Not all insurance covers ultrasound, Pisano added. “The rate of false positives is high, which adds to the cost,” she said. “In my opinion, MRIs may be better than ultrasound at picking up small tumors when the mammogram is unclear, in women with increased risk,” she said. “But those are more expensive.”

“It doesn’t matter if your breasts are dense or not,” Pisano concluded. “Women should be vigilant.”

There does seem to be a consensus among radiologists that ultrasound aids breast cancer detection in women with dense breasts. A current review details a 2002 study involving over 11,000 women. In that analysis, sonograms proved a powerful addition to mammography in screening. Among women with dense breasts at average risk for breast cancer, combining mammograms with sonograms raised detection of invasive tumors by 42 percent, and led to detection of smaller cancers.

What’s appealing to many women about ultrasound is that it doesn’t involve radiation. Also, it’s relatively inexpensive – costing a few hundred dollars in most facilities. The problem is that ultrasound delivers a high number of false positives – abnormalities noted and warranting biopsy, that turn out to be benign. Many radiologists bemoan ultrasounds because they’re labor-intensive. For this reason, some companies like GE and SonoCiné are working to automate the ultrasound process and developing computer-assisted diagnostic tools.

Some radiologists favor breast MRIs, which are expensive and also have a high false positive rate. Others are investigating newer imaging technologies, such as molecular breast imaging (MBI). These screening tools, however, are expensive and comparatively untested.

As considered in the February AJR, the state laws vary. So far they all require that women with dense breasts be informed directly by radiologists – and not just their doctors – that the mammogram is limited by this condition. Some states require a statement about the linkage of dense breasts to increased cancer risk, although that association is controversial.

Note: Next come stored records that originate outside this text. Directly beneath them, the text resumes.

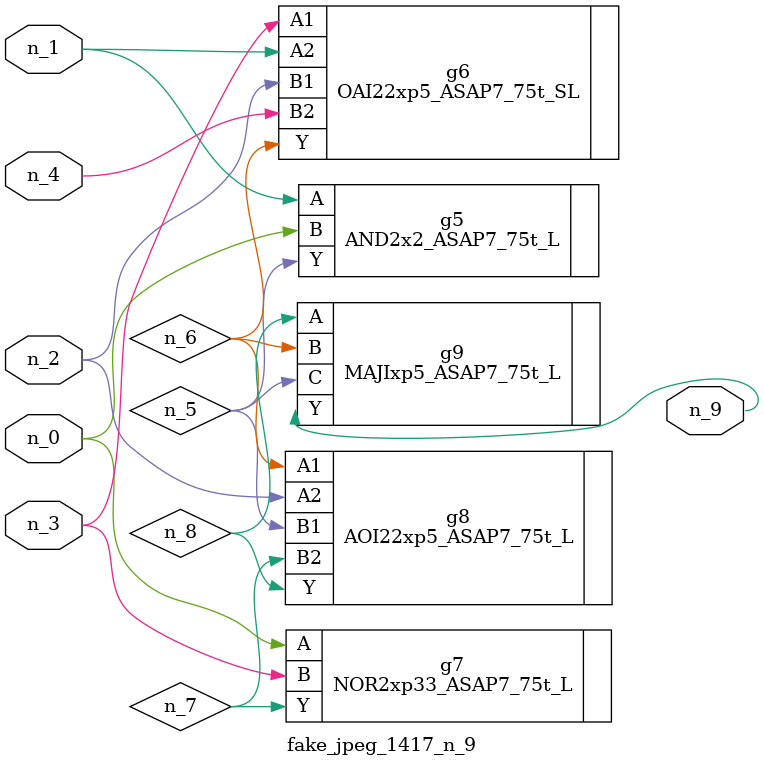
<source format=v>
module fake_jpeg_1417_n_9 (n_3, n_2, n_1, n_0, n_4, n_9);

input n_3;
input n_2;
input n_1;
input n_0;
input n_4;

output n_9;

wire n_8;
wire n_6;
wire n_5;
wire n_7;

AND2x2_ASAP7_75t_L g5 ( 
.A(n_1),
.B(n_0),
.Y(n_5)
);

OAI22xp5_ASAP7_75t_SL g6 ( 
.A1(n_3),
.A2(n_1),
.B1(n_2),
.B2(n_4),
.Y(n_6)
);

NOR2xp33_ASAP7_75t_L g7 ( 
.A(n_0),
.B(n_3),
.Y(n_7)
);

AOI22xp5_ASAP7_75t_L g8 ( 
.A1(n_6),
.A2(n_2),
.B1(n_5),
.B2(n_7),
.Y(n_8)
);

MAJIxp5_ASAP7_75t_L g9 ( 
.A(n_8),
.B(n_6),
.C(n_5),
.Y(n_9)
);


endmodule
</source>
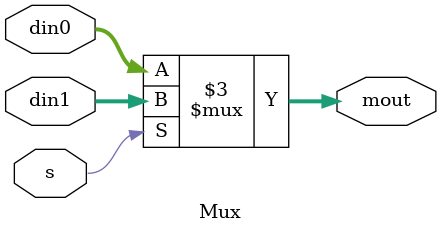
<source format=v>
`timescale 1ns / 1ps
module Mux(
   input s,
   input [3:0] din0, din1,
   output [3:0] mout
   );

   reg [3:0] mout;

   always @( s , din0 , din1)
      if (s)
         mout = din1;
      else
         mout = din0;
endmodule

</source>
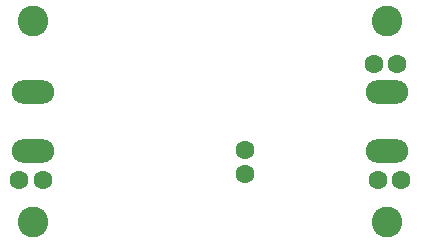
<source format=gbs>
G04*
G04 #@! TF.GenerationSoftware,Altium Limited,Altium Designer,20.1.8 (145)*
G04*
G04 Layer_Color=16711935*
%FSAX44Y44*%
%MOMM*%
G71*
G04*
G04 #@! TF.SameCoordinates,DAE18ED5-9265-4BEA-8E83-C5C8D91DC67F*
G04*
G04*
G04 #@! TF.FilePolarity,Negative*
G04*
G01*
G75*
%ADD64O,3.6000X2.0000*%
%ADD65C,2.6000*%
%ADD66C,1.6000*%
D64*
X00324840Y00085000D02*
D03*
Y00135000D02*
D03*
X00025000Y00085000D02*
D03*
Y00135000D02*
D03*
D65*
X00324840Y00025000D02*
D03*
Y00195000D02*
D03*
X00025000Y00025000D02*
D03*
Y00195000D02*
D03*
D66*
X00317090Y00060749D02*
D03*
X00313590Y00158750D02*
D03*
X00013781Y00060749D02*
D03*
X00033781D02*
D03*
X00333590Y00158750D02*
D03*
X00337090Y00060749D02*
D03*
X00205026Y00085703D02*
D03*
Y00065703D02*
D03*
M02*

</source>
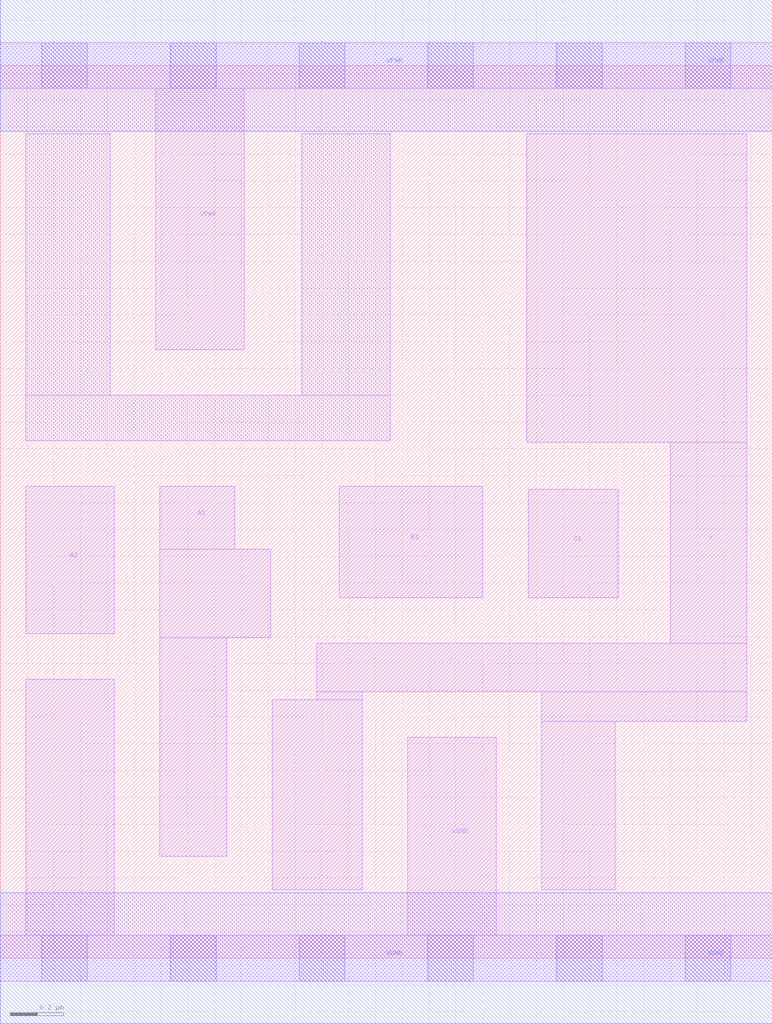
<source format=lef>
# Copyright 2020 The SkyWater PDK Authors
#
# Licensed under the Apache License, Version 2.0 (the "License");
# you may not use this file except in compliance with the License.
# You may obtain a copy of the License at
#
#     https://www.apache.org/licenses/LICENSE-2.0
#
# Unless required by applicable law or agreed to in writing, software
# distributed under the License is distributed on an "AS IS" BASIS,
# WITHOUT WARRANTIES OR CONDITIONS OF ANY KIND, either express or implied.
# See the License for the specific language governing permissions and
# limitations under the License.
#
# SPDX-License-Identifier: Apache-2.0

VERSION 5.7 ;
  NAMESCASESENSITIVE ON ;
  NOWIREEXTENSIONATPIN ON ;
  DIVIDERCHAR "/" ;
  BUSBITCHARS "[]" ;
UNITS
  DATABASE MICRONS 200 ;
END UNITS
MACRO sky130_fd_sc_lp__a211oi_1
  CLASS CORE ;
  SOURCE USER ;
  FOREIGN sky130_fd_sc_lp__a211oi_1 ;
  ORIGIN  0.000000  0.000000 ;
  SIZE  2.880000 BY  3.330000 ;
  SYMMETRY X Y R90 ;
  SITE unit ;
  PIN A1
    ANTENNAGATEAREA  0.315000 ;
    DIRECTION INPUT ;
    USE SIGNAL ;
    PORT
      LAYER li1 ;
        RECT 0.595000 0.380000 0.845000 1.195000 ;
        RECT 0.595000 1.195000 1.010000 1.525000 ;
        RECT 0.595000 1.525000 0.875000 1.760000 ;
    END
  END A1
  PIN A2
    ANTENNAGATEAREA  0.315000 ;
    DIRECTION INPUT ;
    USE SIGNAL ;
    PORT
      LAYER li1 ;
        RECT 0.095000 1.210000 0.425000 1.760000 ;
    END
  END A2
  PIN B1
    ANTENNAGATEAREA  0.315000 ;
    DIRECTION INPUT ;
    USE SIGNAL ;
    PORT
      LAYER li1 ;
        RECT 1.265000 1.345000 1.800000 1.760000 ;
    END
  END B1
  PIN C1
    ANTENNAGATEAREA  0.315000 ;
    DIRECTION INPUT ;
    USE SIGNAL ;
    PORT
      LAYER li1 ;
        RECT 1.970000 1.345000 2.305000 1.750000 ;
    END
  END C1
  PIN Y
    ANTENNADIFFAREA  0.884100 ;
    DIRECTION OUTPUT ;
    USE SIGNAL ;
    PORT
      LAYER li1 ;
        RECT 1.015000 0.255000 1.350000 0.965000 ;
        RECT 1.180000 0.965000 1.350000 0.995000 ;
        RECT 1.180000 0.995000 2.785000 1.175000 ;
        RECT 1.965000 1.925000 2.785000 3.075000 ;
        RECT 2.020000 0.255000 2.295000 0.885000 ;
        RECT 2.020000 0.885000 2.785000 0.995000 ;
        RECT 2.500000 1.175000 2.785000 1.925000 ;
    END
  END Y
  PIN VGND
    DIRECTION INOUT ;
    USE GROUND ;
    PORT
      LAYER li1 ;
        RECT 0.000000 -0.085000 2.880000 0.085000 ;
        RECT 0.095000  0.085000 0.425000 1.040000 ;
        RECT 1.520000  0.085000 1.850000 0.825000 ;
      LAYER mcon ;
        RECT 0.155000 -0.085000 0.325000 0.085000 ;
        RECT 0.635000 -0.085000 0.805000 0.085000 ;
        RECT 1.115000 -0.085000 1.285000 0.085000 ;
        RECT 1.595000 -0.085000 1.765000 0.085000 ;
        RECT 2.075000 -0.085000 2.245000 0.085000 ;
        RECT 2.555000 -0.085000 2.725000 0.085000 ;
      LAYER met1 ;
        RECT 0.000000 -0.245000 2.880000 0.245000 ;
    END
  END VGND
  PIN VPWR
    DIRECTION INOUT ;
    USE POWER ;
    PORT
      LAYER li1 ;
        RECT 0.000000 3.245000 2.880000 3.415000 ;
        RECT 0.580000 2.270000 0.910000 3.245000 ;
      LAYER mcon ;
        RECT 0.155000 3.245000 0.325000 3.415000 ;
        RECT 0.635000 3.245000 0.805000 3.415000 ;
        RECT 1.115000 3.245000 1.285000 3.415000 ;
        RECT 1.595000 3.245000 1.765000 3.415000 ;
        RECT 2.075000 3.245000 2.245000 3.415000 ;
        RECT 2.555000 3.245000 2.725000 3.415000 ;
      LAYER met1 ;
        RECT 0.000000 3.085000 2.880000 3.575000 ;
    END
  END VPWR
  OBS
    LAYER li1 ;
      RECT 0.095000 1.930000 1.455000 2.100000 ;
      RECT 0.095000 2.100000 0.410000 3.075000 ;
      RECT 1.125000 2.100000 1.455000 3.075000 ;
  END
END sky130_fd_sc_lp__a211oi_1

</source>
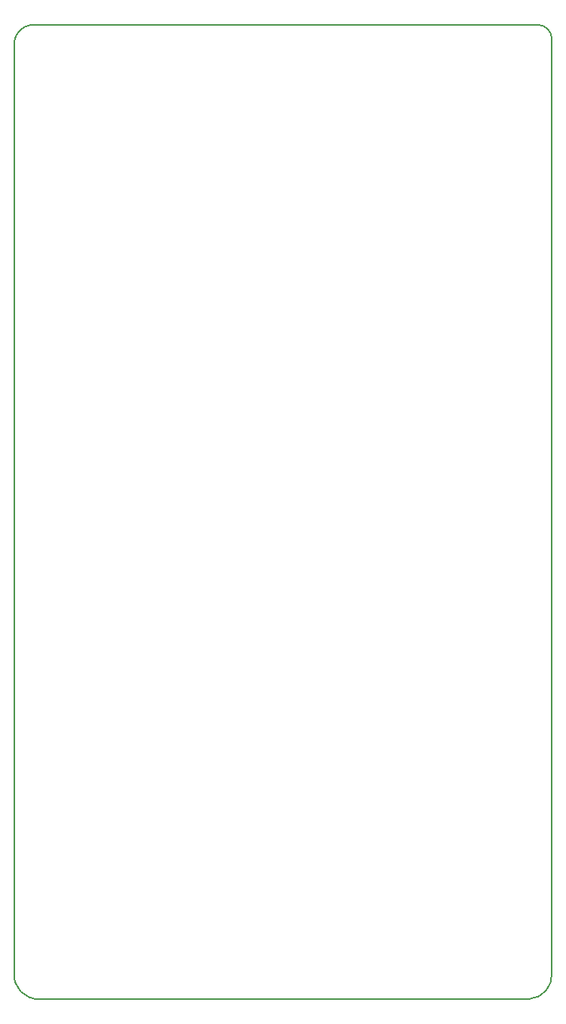
<source format=gko>
G04 DipTrace 4.0.0.0*
G04 ringsoon.GKO*
%MOIN*%
G04 #@! TF.FileFunction,Profile*
G04 #@! TF.Part,Single*
%ADD11C,0.005512*%
%FSLAX26Y26*%
G04*
G70*
G90*
G75*
G01*
G04 BoardOutline*
%LPD*%
X2669184Y394184D2*
D11*
G03X2769184Y506684I-6250J106250D01*
G01*
Y4631684D1*
G03X2706684Y4694184I-62500J0D01*
G01*
X469184D1*
G03X394184Y4619184I12500J-87500D01*
G01*
Y506684D1*
G03X506684Y394184I106250J-6250D01*
G01*
X2669184D1*
M02*

</source>
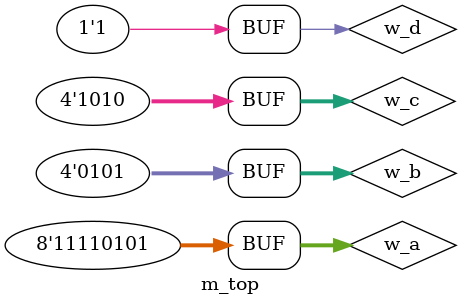
<source format=v>
module m_top();
  wire [7:0] w_a = 8'b11110101;
  wire [3:0] w_b, w_c;
  wire       w_d;
  assign w_b = w_a[3:0];
  assign w_c = w_a[4:1];
  assign w_d = w_a[7];
  always@(*) #1 $display("%b %b %b %b", w_a, w_b, w_c, w_d);
endmodule

</source>
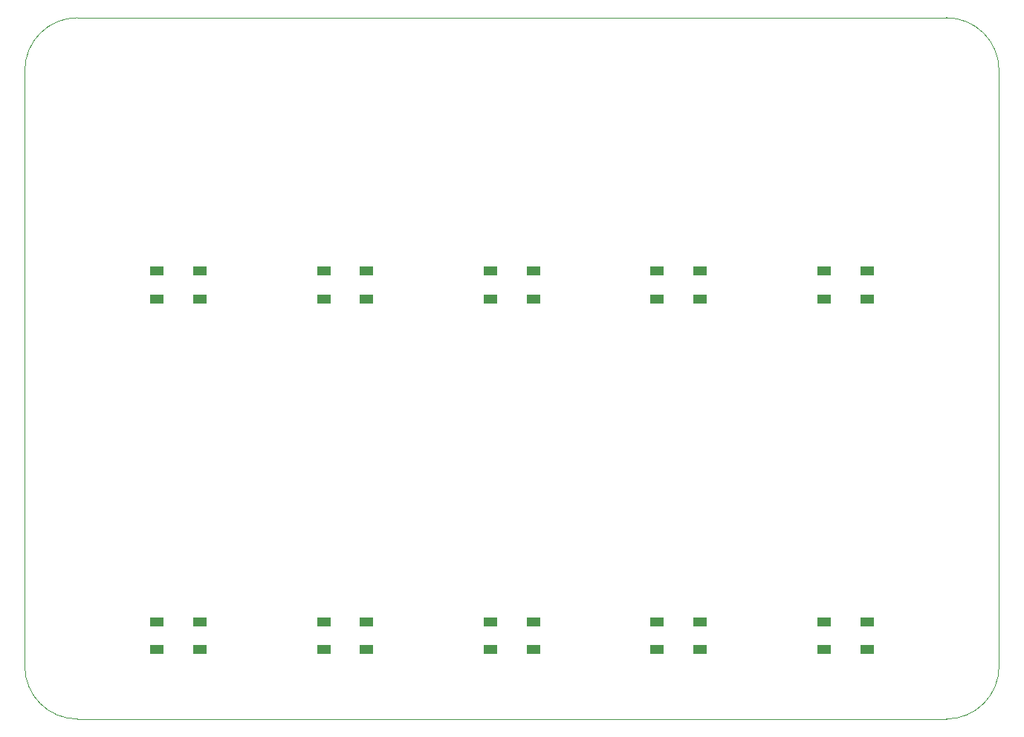
<source format=gbr>
G04 #@! TF.GenerationSoftware,KiCad,Pcbnew,(5.1.8)-1*
G04 #@! TF.CreationDate,2021-06-03T22:44:18-04:00*
G04 #@! TF.ProjectId,inkkeys,696e6b6b-6579-4732-9e6b-696361645f70,rev?*
G04 #@! TF.SameCoordinates,Original*
G04 #@! TF.FileFunction,Paste,Top*
G04 #@! TF.FilePolarity,Positive*
%FSLAX46Y46*%
G04 Gerber Fmt 4.6, Leading zero omitted, Abs format (unit mm)*
G04 Created by KiCad (PCBNEW (5.1.8)-1) date 2021-06-03 22:44:18*
%MOMM*%
%LPD*%
G01*
G04 APERTURE LIST*
G04 #@! TA.AperFunction,Profile*
%ADD10C,0.100000*%
G04 #@! TD*
%ADD11R,1.500000X1.000000*%
G04 APERTURE END LIST*
D10*
X202000000Y-60000000D02*
G75*
G02*
X208000000Y-66000000I0J-6000000D01*
G01*
X208000000Y-134000000D02*
G75*
G02*
X202000000Y-140000000I-6000000J0D01*
G01*
X103000000Y-140000000D02*
G75*
G02*
X97000000Y-134000000I0J6000000D01*
G01*
X97000000Y-66000000D02*
G75*
G02*
X103000000Y-60000000I6000000J0D01*
G01*
X97000000Y-134000000D02*
X97000000Y-66000000D01*
X202000000Y-140000000D02*
X103000000Y-140000000D01*
X208000000Y-66000000D02*
X208000000Y-134000000D01*
X103000000Y-60000000D02*
X202000000Y-60000000D01*
D11*
G04 #@! TO.C,D25*
X188050000Y-128900000D03*
X188050000Y-132100000D03*
X192950000Y-128900000D03*
X192950000Y-132100000D03*
G04 #@! TD*
G04 #@! TO.C,D24*
X188050000Y-88900000D03*
X188050000Y-92100000D03*
X192950000Y-88900000D03*
X192950000Y-92100000D03*
G04 #@! TD*
G04 #@! TO.C,D22*
X169050000Y-128900000D03*
X169050000Y-132100000D03*
X173950000Y-128900000D03*
X173950000Y-132100000D03*
G04 #@! TD*
G04 #@! TO.C,D21*
X169050000Y-88900000D03*
X169050000Y-92100000D03*
X173950000Y-88900000D03*
X173950000Y-92100000D03*
G04 #@! TD*
G04 #@! TO.C,D19*
X150050000Y-128900000D03*
X150050000Y-132100000D03*
X154950000Y-128900000D03*
X154950000Y-132100000D03*
G04 #@! TD*
G04 #@! TO.C,D18*
X150050000Y-88900000D03*
X150050000Y-92100000D03*
X154950000Y-88900000D03*
X154950000Y-92100000D03*
G04 #@! TD*
G04 #@! TO.C,D16*
X131050000Y-128900000D03*
X131050000Y-132100000D03*
X135950000Y-128900000D03*
X135950000Y-132100000D03*
G04 #@! TD*
G04 #@! TO.C,D15*
X131050000Y-88900000D03*
X131050000Y-92100000D03*
X135950000Y-88900000D03*
X135950000Y-92100000D03*
G04 #@! TD*
G04 #@! TO.C,D13*
X112050000Y-128900000D03*
X112050000Y-132100000D03*
X116950000Y-128900000D03*
X116950000Y-132100000D03*
G04 #@! TD*
G04 #@! TO.C,D12*
X112050000Y-88900000D03*
X112050000Y-92100000D03*
X116950000Y-88900000D03*
X116950000Y-92100000D03*
G04 #@! TD*
M02*

</source>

Some states require that the letter mention the possible need for additional testing.

But only five states with reporting laws have provisions for insurance coverage of additional tests. This is a legitimate concern, acknowledged by pretty much everyone involved. The lack of insurance for follow-up ultrasound or MRI can leave women with dense breasts worried and unable to pursue the next step, should they choose further evaluation. This lack of insurance coverage may lead to economic disparity in mammography follow-up and, potentially, in early diagnosis of breast cancer.

What’s clear is that many women with dense breasts and cloudy mammograms won’t be sure what to do. Their doctors may not be sure what’s best and may disagree; many gynecologists and primary care physicians will toe the line that further screening isn’t worth it.

As of this time, the radiology community appears torn. Meanwhile, breast cancer remains the most common malignant cause of death in U.S. women under the age of 60 years.